Job:
Reproduce the listing verbatim from its first line through the line containing "εξέλιξη της ανθρώπινης επίγνωσης", inclusive.

Data to use:
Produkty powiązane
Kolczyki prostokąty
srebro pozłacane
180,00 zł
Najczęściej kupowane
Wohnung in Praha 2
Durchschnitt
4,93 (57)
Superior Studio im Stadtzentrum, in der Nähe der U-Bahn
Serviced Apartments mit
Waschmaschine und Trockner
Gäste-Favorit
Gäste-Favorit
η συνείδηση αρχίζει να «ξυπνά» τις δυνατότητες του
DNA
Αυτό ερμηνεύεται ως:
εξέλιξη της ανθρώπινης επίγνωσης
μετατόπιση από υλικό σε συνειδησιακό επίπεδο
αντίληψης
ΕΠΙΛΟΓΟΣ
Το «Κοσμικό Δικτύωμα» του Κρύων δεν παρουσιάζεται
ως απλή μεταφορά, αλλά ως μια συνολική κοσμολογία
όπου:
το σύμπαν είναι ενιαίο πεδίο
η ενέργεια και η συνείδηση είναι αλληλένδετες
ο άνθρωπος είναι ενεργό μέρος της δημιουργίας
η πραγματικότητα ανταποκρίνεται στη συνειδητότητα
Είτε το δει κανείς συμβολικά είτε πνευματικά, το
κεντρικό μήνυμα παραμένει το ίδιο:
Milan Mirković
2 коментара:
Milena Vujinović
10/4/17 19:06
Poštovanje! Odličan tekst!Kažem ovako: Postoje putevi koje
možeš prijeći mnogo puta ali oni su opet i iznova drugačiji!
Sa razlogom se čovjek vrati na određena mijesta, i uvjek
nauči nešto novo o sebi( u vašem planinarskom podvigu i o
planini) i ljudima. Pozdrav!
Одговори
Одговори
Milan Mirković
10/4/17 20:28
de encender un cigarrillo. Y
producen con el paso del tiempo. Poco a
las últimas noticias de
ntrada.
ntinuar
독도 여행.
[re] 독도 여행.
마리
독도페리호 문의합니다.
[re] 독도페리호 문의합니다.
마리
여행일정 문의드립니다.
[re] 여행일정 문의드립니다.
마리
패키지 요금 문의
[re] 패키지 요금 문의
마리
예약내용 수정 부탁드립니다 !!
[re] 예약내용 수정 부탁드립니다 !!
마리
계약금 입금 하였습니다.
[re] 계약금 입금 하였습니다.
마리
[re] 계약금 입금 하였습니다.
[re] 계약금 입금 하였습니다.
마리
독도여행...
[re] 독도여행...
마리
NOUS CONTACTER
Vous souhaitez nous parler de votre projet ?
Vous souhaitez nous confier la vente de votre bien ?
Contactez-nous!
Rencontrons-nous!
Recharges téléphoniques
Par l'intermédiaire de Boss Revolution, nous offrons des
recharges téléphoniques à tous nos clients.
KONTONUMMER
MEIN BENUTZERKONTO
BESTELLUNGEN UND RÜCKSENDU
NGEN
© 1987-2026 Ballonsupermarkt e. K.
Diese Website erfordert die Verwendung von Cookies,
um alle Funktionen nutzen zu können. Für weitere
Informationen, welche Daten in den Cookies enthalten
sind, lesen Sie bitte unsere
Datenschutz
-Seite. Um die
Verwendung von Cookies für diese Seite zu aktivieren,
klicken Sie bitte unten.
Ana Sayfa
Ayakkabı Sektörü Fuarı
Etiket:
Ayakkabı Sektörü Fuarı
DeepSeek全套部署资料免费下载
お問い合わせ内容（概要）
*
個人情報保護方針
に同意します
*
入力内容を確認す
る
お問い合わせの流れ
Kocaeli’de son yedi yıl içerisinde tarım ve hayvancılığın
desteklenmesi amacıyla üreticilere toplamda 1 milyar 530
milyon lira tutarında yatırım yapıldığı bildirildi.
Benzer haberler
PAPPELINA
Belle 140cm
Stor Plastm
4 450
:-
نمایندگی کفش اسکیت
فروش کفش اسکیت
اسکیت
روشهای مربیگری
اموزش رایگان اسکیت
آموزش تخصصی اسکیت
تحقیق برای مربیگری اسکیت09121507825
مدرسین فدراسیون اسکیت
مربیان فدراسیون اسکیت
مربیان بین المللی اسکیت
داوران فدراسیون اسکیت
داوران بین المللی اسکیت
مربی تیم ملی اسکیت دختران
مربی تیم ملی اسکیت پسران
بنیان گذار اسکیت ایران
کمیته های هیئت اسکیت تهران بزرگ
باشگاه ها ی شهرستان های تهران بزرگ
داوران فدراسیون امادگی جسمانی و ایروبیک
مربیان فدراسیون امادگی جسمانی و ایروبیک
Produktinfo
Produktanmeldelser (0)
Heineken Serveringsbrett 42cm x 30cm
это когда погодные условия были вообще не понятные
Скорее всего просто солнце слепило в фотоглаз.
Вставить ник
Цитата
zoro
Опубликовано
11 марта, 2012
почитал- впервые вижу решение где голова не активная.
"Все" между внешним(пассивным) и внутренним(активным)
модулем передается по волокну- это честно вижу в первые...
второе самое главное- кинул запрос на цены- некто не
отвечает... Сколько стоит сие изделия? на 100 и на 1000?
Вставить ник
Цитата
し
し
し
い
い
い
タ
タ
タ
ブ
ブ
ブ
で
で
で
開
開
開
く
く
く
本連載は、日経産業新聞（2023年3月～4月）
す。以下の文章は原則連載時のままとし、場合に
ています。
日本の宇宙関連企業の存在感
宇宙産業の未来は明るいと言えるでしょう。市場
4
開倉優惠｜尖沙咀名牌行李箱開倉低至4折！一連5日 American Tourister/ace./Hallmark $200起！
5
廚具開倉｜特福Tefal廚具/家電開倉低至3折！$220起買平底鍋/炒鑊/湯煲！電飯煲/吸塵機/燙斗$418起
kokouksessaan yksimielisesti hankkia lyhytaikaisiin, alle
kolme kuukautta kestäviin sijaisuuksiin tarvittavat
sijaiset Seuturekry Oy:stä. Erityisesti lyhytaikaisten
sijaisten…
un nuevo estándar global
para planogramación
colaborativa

Solution below:
Produkty powiązane
Kolczyki prostokąty
srebro pozłacane
180,00 zł
Najczęściej kupowane
Wohnung in Praha 2
Durchschnitt
4,93 (57)
Superior Studio im Stadtzentrum, in der Nähe der U-Bahn
Serviced Apartments mit
Waschmaschine und Trockner
Gäste-Favorit
Gäste-Favorit
η συνείδηση αρχίζει να «ξυπνά» τις δυνατότητες του
DNA
Αυτό ερμηνεύεται ως:
εξέλιξη της ανθρώπινης επίγνωσης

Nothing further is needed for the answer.